Two things are frequently overlooked in discussions about investing in companies developing ESG solutions, particularly by activists advocating broad-sweeping and all-encompassing de-growth policies. Natural Capital is the first. The second question is how much technology can help save what it has played a significant role in destroying.
Here’s a one-question economics flash test for you. What are the production factors?
If you can remember what your boring high school economics teacher taught you after all these years, your list will most likely include all or some of these. Land, labor, capital, and entrepreneurship are all important factors to consider. Right?
The only problem is that the list is actually incomplete, highlighting a fundamental issue in basic economics and how the science of cost has evolved since Adam Smith wrote Wealth of Nations. What is missing is a fundamental cost component of any economic activity: nature.
Nature capital, according to the Nature Capital Finance Alliance, is “a way of thinking about nature as a stock that provides a flow of benefits to people and the economy.” It is made up of natural capital assets like water, forests, and clean air.” We unintentionally set ourselves up for a costly compounded interest over time by ignoring Nature’s costs of “doing business.” “When calculating corporate income and GDP, we generally assign a cost of zero to natural capital.” We may have difficulty determining the true social cost of natural capital, but it is most emphatically not zero!” says Shivaram Rajgopal, Kester and Brynes Professor of Business at Columbia University.
In reality, however, accounting for nature capital in ecosystem data such as GDP and so on will accomplish three things.
- Make us think responsibly.
- Increase the number of opportunities for better allocating other production factors.
- Prevent the use of euphemisms such as “water-neutral,” which essentially allow private and public agents to offset negative externalities in X location of impact in Z location while avoiding responsibility.
Saving itself: how responsive technology can help
The truth is that current technology is far from being the silver bullet that will automatically solve all environmental issues. It will never happen! Instead, we can use current (and even “outdated”) technology to support adaptive solutions to the most pressing climate challenges, while increasing investment and support in other future-forward technologies.
And it is our incredible ability to adapt and find powerful new ways to use both technology and natural capital to build prosperity that enables these two hopeful pillars of a pro-growth-pro-sustainability abundance thinking. Investors who truly understand this paradigm, as well as teams who take it into account when developing solutions, will be at the forefront of developing the powerful networks, ventures, and policies that Africa and the rest of the developing Global South most impacted by climate change require to survive, adapt, and thrive.

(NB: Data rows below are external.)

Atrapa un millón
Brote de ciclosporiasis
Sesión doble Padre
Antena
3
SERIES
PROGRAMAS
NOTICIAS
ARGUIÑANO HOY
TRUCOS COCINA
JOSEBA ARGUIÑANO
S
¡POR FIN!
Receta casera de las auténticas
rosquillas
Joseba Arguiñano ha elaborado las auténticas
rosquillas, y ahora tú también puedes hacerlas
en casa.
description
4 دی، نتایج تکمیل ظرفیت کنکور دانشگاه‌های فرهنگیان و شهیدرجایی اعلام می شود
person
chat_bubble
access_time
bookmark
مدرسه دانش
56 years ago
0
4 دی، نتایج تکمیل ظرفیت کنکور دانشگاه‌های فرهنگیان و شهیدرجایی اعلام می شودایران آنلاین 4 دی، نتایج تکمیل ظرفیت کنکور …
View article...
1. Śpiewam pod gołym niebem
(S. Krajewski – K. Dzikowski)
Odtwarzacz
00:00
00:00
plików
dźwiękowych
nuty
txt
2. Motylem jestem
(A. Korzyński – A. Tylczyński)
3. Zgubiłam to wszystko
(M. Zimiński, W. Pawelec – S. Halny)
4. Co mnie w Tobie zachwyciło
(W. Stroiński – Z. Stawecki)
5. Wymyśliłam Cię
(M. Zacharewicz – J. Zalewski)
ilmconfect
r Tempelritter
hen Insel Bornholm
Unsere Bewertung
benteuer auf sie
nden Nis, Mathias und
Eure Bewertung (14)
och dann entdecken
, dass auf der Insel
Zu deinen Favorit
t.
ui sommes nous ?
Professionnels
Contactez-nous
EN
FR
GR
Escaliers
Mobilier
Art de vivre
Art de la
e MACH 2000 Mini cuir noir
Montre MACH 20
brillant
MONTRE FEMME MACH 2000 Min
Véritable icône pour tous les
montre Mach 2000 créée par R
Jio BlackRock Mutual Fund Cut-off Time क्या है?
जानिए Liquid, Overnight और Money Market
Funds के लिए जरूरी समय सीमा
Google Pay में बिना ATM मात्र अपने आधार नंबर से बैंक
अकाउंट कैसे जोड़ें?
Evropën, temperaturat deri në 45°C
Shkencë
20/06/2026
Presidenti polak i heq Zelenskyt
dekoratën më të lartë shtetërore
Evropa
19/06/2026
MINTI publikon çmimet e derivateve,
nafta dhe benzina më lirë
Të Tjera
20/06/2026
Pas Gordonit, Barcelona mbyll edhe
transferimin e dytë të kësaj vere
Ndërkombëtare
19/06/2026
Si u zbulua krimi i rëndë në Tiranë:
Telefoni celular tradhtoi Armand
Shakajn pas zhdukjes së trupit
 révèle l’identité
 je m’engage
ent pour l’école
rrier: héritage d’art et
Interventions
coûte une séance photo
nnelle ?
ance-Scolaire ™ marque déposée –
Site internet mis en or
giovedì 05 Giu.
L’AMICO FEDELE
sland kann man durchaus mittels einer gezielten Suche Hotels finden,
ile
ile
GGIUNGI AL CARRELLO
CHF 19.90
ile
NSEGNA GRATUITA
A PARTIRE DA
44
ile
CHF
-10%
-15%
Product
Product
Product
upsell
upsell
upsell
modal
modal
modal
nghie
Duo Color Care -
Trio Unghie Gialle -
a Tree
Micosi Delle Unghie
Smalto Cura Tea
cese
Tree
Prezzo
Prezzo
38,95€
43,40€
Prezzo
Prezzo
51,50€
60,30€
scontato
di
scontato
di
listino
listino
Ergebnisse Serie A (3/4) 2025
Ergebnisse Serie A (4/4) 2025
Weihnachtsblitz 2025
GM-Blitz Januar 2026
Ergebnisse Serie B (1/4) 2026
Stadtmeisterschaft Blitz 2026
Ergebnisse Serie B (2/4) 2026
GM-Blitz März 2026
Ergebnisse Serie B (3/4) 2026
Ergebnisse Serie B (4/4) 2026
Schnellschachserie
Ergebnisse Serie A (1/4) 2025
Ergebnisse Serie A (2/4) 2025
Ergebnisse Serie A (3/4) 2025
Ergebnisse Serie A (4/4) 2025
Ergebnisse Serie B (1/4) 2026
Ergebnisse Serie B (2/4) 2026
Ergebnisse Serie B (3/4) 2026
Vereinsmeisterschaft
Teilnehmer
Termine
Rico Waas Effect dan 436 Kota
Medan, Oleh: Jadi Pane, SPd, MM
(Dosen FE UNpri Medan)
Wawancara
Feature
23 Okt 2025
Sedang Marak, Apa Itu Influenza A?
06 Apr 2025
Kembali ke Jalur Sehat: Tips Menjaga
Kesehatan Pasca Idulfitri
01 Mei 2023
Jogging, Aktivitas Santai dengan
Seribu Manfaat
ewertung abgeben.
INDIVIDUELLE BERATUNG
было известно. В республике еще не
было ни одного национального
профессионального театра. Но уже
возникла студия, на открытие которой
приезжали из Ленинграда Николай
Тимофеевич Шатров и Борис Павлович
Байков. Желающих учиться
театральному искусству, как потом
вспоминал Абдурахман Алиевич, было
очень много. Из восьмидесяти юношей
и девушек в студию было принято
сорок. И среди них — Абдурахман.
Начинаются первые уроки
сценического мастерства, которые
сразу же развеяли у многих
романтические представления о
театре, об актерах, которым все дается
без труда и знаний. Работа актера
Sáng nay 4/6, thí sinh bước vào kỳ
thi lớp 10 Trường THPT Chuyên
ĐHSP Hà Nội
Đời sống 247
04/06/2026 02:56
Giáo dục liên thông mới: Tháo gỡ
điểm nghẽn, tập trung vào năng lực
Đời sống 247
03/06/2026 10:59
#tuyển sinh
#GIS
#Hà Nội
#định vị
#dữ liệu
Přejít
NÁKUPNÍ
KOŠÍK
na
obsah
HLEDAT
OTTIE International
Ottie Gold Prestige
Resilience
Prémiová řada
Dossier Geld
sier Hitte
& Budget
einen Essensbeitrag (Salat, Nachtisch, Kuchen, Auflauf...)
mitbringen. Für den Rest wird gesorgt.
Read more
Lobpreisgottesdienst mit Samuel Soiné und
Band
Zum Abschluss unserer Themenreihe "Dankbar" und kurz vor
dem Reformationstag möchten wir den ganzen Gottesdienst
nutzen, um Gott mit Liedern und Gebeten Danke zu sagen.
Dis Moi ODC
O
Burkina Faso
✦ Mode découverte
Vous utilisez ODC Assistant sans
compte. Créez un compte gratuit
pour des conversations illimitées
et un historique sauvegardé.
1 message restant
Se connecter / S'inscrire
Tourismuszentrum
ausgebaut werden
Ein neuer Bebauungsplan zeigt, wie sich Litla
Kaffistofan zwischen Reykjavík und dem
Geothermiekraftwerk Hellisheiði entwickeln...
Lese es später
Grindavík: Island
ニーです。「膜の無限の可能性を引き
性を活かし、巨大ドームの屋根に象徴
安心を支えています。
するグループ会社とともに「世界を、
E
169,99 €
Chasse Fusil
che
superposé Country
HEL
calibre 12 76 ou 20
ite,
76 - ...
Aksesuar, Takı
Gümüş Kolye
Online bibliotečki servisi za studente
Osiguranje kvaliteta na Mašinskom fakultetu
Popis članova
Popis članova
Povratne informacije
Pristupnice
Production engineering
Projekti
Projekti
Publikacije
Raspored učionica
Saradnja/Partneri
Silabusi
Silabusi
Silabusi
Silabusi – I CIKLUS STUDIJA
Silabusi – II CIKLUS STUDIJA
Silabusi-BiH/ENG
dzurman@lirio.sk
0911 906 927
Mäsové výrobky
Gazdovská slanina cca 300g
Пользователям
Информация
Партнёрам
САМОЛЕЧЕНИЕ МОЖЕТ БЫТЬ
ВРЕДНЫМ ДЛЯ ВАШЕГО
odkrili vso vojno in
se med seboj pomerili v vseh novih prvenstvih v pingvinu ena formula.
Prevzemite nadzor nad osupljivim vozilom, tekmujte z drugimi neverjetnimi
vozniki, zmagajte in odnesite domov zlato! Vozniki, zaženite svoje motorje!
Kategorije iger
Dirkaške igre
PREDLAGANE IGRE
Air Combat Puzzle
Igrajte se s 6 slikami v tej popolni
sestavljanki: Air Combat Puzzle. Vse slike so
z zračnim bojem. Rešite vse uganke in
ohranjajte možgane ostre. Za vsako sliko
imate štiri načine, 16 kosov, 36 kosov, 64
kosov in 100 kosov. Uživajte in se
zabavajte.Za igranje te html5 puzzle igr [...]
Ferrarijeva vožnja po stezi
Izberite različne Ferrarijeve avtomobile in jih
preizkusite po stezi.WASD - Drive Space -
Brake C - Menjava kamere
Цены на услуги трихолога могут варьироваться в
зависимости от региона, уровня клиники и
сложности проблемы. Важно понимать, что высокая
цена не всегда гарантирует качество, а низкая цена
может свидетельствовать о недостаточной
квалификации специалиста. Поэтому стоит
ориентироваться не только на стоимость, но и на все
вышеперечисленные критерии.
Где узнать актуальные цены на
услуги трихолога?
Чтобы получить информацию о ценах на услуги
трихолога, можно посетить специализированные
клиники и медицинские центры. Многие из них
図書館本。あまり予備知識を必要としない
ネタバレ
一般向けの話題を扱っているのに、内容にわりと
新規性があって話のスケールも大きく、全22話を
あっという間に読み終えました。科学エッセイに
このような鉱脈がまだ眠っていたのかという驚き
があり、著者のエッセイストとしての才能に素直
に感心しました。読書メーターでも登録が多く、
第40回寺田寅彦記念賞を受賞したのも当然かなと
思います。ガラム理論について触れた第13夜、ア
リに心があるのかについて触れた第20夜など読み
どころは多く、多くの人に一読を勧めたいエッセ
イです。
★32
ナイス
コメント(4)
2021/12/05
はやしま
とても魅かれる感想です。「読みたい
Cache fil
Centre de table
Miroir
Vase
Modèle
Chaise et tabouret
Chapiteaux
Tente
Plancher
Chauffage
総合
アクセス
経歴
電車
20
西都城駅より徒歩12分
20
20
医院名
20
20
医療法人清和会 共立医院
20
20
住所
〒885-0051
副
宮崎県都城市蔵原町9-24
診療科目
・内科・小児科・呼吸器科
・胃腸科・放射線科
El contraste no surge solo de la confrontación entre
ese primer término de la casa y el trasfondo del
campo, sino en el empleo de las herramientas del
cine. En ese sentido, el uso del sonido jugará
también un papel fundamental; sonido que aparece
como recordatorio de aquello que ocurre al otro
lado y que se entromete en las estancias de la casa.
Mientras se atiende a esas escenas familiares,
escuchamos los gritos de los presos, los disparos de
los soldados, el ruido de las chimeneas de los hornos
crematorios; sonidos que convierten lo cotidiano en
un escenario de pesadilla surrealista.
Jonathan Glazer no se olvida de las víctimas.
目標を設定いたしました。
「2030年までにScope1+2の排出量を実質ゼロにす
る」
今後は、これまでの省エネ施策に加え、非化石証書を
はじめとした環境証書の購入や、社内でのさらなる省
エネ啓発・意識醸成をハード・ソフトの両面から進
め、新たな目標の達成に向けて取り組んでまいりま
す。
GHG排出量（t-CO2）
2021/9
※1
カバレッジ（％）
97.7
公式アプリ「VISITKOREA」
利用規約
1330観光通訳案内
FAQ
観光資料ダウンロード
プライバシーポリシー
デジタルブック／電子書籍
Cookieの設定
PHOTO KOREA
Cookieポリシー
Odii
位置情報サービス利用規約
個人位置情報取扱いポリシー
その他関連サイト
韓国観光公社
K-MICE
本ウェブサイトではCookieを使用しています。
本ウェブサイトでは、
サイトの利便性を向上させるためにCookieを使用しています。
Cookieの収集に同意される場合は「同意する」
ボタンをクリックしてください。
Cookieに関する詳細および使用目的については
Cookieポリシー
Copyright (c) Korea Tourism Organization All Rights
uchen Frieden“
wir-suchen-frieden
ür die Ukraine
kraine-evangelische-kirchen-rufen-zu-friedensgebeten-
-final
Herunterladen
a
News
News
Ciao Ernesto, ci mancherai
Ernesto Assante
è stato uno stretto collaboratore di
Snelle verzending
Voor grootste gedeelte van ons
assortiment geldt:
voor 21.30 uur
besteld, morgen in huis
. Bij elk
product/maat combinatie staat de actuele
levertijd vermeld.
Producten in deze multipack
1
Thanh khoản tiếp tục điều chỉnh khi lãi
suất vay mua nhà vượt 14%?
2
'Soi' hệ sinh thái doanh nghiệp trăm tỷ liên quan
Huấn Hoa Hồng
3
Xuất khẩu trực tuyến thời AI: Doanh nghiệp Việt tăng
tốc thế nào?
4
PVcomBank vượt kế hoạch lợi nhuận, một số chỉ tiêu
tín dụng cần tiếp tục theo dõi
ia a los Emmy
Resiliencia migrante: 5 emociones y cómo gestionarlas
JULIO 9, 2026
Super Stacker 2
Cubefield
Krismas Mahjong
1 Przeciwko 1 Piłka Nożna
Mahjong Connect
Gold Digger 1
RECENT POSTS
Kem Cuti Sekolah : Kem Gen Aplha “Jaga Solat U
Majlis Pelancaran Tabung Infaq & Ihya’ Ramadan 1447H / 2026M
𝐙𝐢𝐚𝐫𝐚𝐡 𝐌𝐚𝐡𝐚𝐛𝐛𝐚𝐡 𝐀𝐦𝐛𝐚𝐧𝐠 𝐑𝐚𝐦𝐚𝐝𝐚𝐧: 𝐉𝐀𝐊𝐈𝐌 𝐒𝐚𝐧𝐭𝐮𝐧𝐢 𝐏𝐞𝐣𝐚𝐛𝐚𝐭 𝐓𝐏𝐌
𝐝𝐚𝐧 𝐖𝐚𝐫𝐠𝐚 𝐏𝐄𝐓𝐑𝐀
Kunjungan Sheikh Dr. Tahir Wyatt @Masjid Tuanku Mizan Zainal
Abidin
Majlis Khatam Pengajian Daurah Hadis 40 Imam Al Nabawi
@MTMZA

“In order to achieve social justice, emerging market countries must maintain economic growth.” Technology will advance to allow us to grow while using as little natural capital as possible. “There are numerous investment opportunities in such technologies, as well as in adapting to extreme weather events and to a world where we use natural capital more effectively,” Rajgopal contends. I concur. Sustainable design does not have to mean less for people who are already struggling. It may not imply the unbridled consumerism of the West, but it does not have to spell the end of economic growth. Green startups and climate-focused investors who are increasingly entering the ecosystem are the first and biggest bets that this is true.